Teredo is the implementation of a tunnelling protocol in Windows Vista. A recent research from Symantec Advanced Threat Research shows that it has unforseen side-effects, Symantec said, among them that it could allow attackers to evade organisations security measures.
The report (PDF), called "Windows Vista Network Attack Surface Analysis", was prepared by Dr. James Hoagland, Matt Conover, Tim Newsham and Ollie Whitehouse. The researchers noted that Vista introduces a completely rewritten network stack, which means Vista will behave differently than Windows XP - something network administrators need to be wary of, according to Symantec.
In the symantec's research report we can find: "Tunnelling methods can be used to evade security controls, and that is what Teredo does (though that was not the intent). Unless network firewalls and IDSs are specifically aware of this protocol, they will not be applying the appropriate filtering to the IPv6 packet and its contents; this reduces defence-in-depth, and may result in a failure to apply important security controls."

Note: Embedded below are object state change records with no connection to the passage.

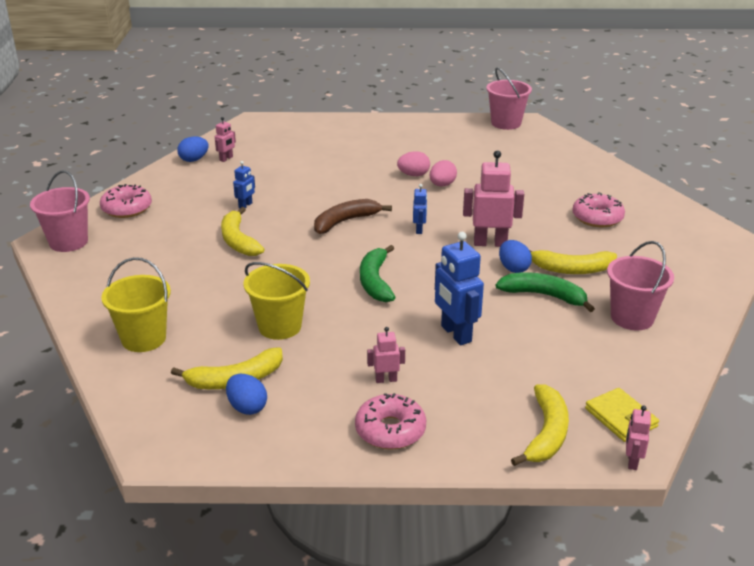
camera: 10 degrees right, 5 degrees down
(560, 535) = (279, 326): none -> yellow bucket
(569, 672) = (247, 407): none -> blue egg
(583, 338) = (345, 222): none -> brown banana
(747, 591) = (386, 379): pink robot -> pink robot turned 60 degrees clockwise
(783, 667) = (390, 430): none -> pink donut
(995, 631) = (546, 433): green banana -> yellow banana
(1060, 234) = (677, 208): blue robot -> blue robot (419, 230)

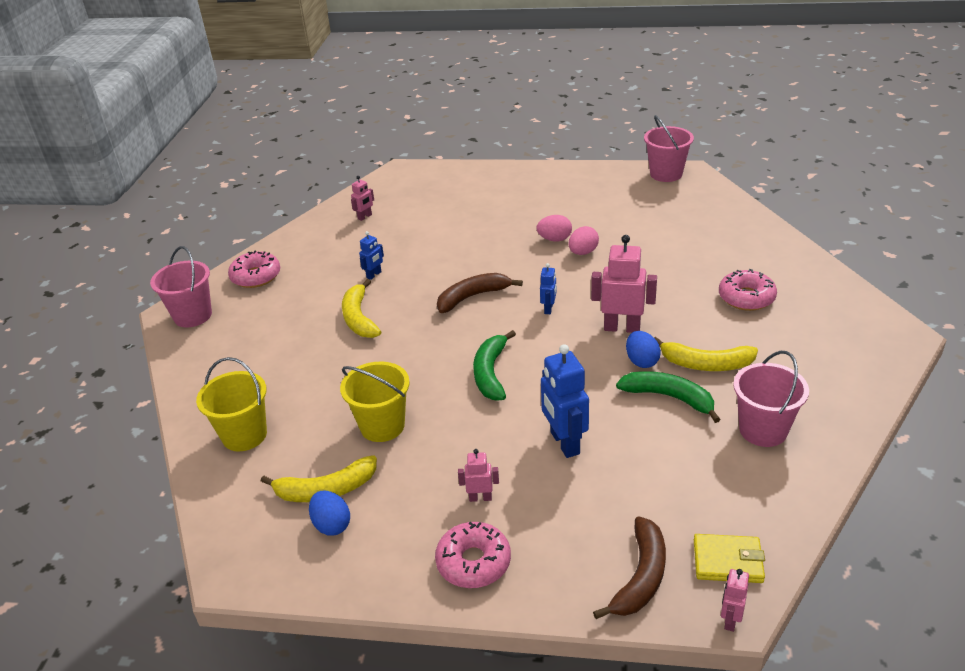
camera: 10 degrees right, 5 degrees up
(194, 160) = (332, 218): blue egg -> none
(546, 433) = (640, 577): yellow banana -> brown banana
(621, 417) = (727, 561): yellow wallet -> yellow wallet turned 60 degrees counterclockwise

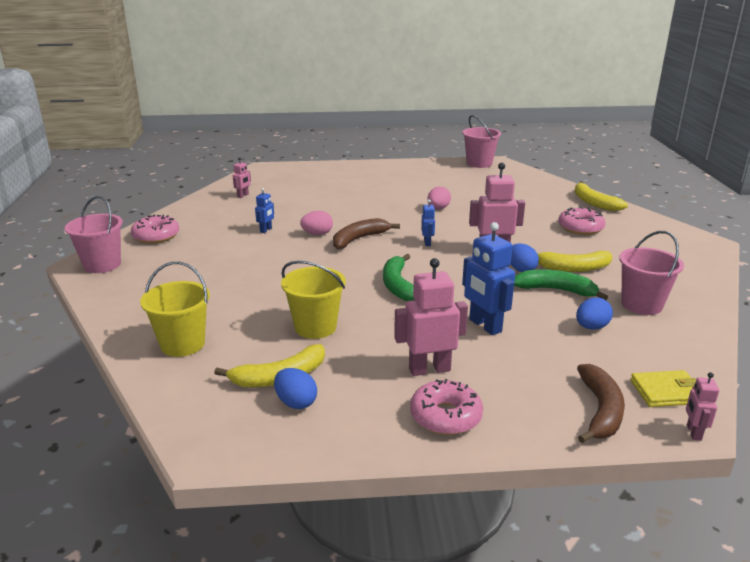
camera: 15 degrees left, 10 degrees down
(359, 318) = (263, 257): yellow banana -> yellow banana (594, 203)
(480, 498) = (429, 369): pink robot -> pink robot, size x1.92
(554, 239) = (411, 202): pink egg -> pink egg (317, 234)
(685, 458) = (591, 327): none -> blue egg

    The tunnelling protocol Teredo is designed as a temporary measure to allow devices with IPv6-unaware NAT devices to take advantage of IPv6 connectivity; it encapsulates IPv6 packets within IPv4 UDP datagrams. One problem with this is that if administrators aren't aware Teredo is being used, it may help attackers gain access to targets on private internal networks, Symantec said. Many intrusion detection systems and firewalls are not currently aware of Teredo. If left unhandled and unchecked, IPv6 and its accompanying transition technologies allow an attacker access to hosts on private internal networks without the administrator expecting this global accessibility," the report said.

    The researchers found that Teredo is enabled by default, though dormant, and "that it was readily used, despite Microsoft's apparently inaccurate statements that downplay its level of activity". Another problems that the resarcher found was that Vista, in some cases, switches on Teredo without any intervention from the user. The operating system requires a firewall to be running to activate Teredo, but this measure, while "sensible", "cannot compensate for all of Teredo's problematic security implications," Symantec said. Microsoft has responded that the paper in fact validates Microsoft's design decisions in Vista, while acknowledging that improvements could be made.
    "We believe many of the most recent third-party [analyses] of Windows Vista, including this paper, [validate] many of the key design decisions made in the product. We look forward to further discussing the areas where Symantec has noted improvements could be made to benefit customers." Jim Hahn, a product manager for Microsoft's Windows Client Team, said in a statement.